I.
Ficou ali, parada na varanda, olhando o mundo lá embaixo.
Enxugou os olhos no avental, esfregou cuspe outra vez na ponta do nariz, pra ver se a dor passava. Aprendera isso em criança ou quando?Tinha uns olhos claros, um jeito doce, uma saudade danada dele.
Dele quem? Estou apenas pressupondo, ora!
Foi daí que resolveu, assim, sem mais nem menos, se atirar no vazio. Nenhum bilhete na mesa da cozinha, nem sobre a cama do quarto pequeno, quente, com cabide atrás da porta.
Até os bombeiros ficaram tristes quando viram o corpo lá embaixo, tão machucado, entre os brinquedos do playground.
– É que ela veio batendo nas sacadas, disse o homem de bigodes.
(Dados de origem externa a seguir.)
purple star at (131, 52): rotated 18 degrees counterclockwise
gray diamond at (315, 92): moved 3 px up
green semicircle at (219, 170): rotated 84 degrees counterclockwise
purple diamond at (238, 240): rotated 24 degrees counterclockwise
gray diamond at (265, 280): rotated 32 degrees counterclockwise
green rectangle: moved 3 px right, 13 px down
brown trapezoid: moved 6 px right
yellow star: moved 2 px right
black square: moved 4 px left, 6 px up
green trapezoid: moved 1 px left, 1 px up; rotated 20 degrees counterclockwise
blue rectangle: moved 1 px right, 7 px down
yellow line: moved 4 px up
Mas a mulher do sexto andar, perversa como serpente, acrescentou esfregando as mãos:
– Dizem que caiu gritando, coitadinha. Um horror..
II.
-Peituda!
-Gostosa!
Faz ar de ofendida, vira a cara do lado e diz baixinho:
-Cambada de bêbados indecentes!
Mas no fundo, no fundo adora voltar do trabalho e passar diante daquele bar de quinta categoria, com aqueles homens fedendo a cerveja, pinga e cigarro barato.
Em julho, fez aniversário. Enquanto cortava o bolo de abacaxi, contou pras amigas de serviço que quase tinha casado com um motorista de táxi.
Há quantos anos?
-Uns trinta, acho. Eu era moça de tudo, tinha uns 25 anos. Depois, ele morreu. Era meio velhote.
– Peituda!
– Gostosa!
Um baixinho de camisa aberta no peito sorriu rasgado pra ela. Deu até pra ver que ele usava ponte-móvel.
III.
Rosa Maria tinha mania de padre.
Solteirona, depois de costurar o dia inteiro na confecção, ainda arranjava um jeito de decorar o altar, colocar novas flores, varrer a sacristia. Vinha perfumada que só ela…
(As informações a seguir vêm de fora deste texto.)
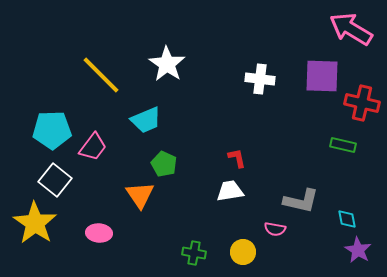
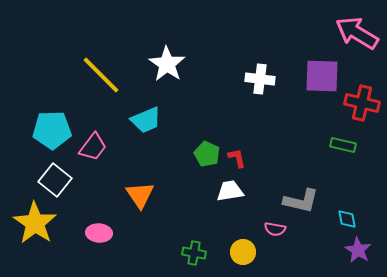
pink arrow: moved 6 px right, 4 px down
green pentagon: moved 43 px right, 10 px up
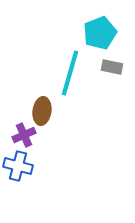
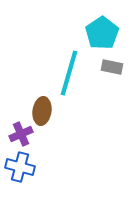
cyan pentagon: moved 2 px right; rotated 12 degrees counterclockwise
cyan line: moved 1 px left
purple cross: moved 3 px left, 1 px up
blue cross: moved 2 px right, 1 px down
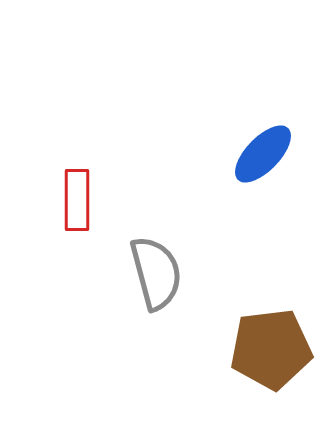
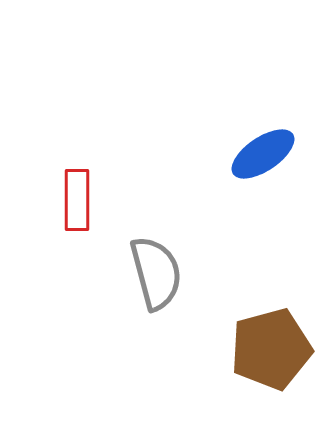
blue ellipse: rotated 12 degrees clockwise
brown pentagon: rotated 8 degrees counterclockwise
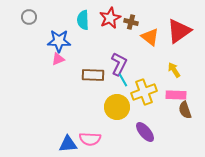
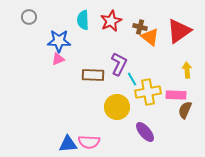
red star: moved 1 px right, 3 px down
brown cross: moved 9 px right, 5 px down
yellow arrow: moved 13 px right; rotated 28 degrees clockwise
cyan line: moved 9 px right, 1 px up
yellow cross: moved 4 px right; rotated 10 degrees clockwise
brown semicircle: rotated 42 degrees clockwise
pink semicircle: moved 1 px left, 3 px down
Perdia a novela das oito, o padre era velho e cochilava sentado na primeira fila, as mãos cruzadas sobre o ventre pronunciado. Era guloso que nem. Notou isso no dia que levou bolinhos polvilho pra ele.
Dera tanto trabalho pra fazer aquilo, fritar. Bolinho de polvilho explode quando está fritando, sabia?Mas o padre se aposentou e foi para a capital, morar com uma irmã viúva.
Rosa desesperou-se, mas seis meses depois estava recuperada.
Daí que chegou o padre José Luiz. Uns 45 anos, olhos verdes, um jeito manso de falar; fechava os olhos durante as homilias.
Rosa se apaixonou.
Tão loucamente e depois tão sem esperanças que, um dia, quase perto do fim do ano, foi ao armazém e pediu veneno para ratos.
Ninguém desconfiou.
Mas cinco dias depois a amiga de novena veio bater à janela e sentiu o cheiro se alastrando pelas frestas. Vomitou antes de chamar a polícia.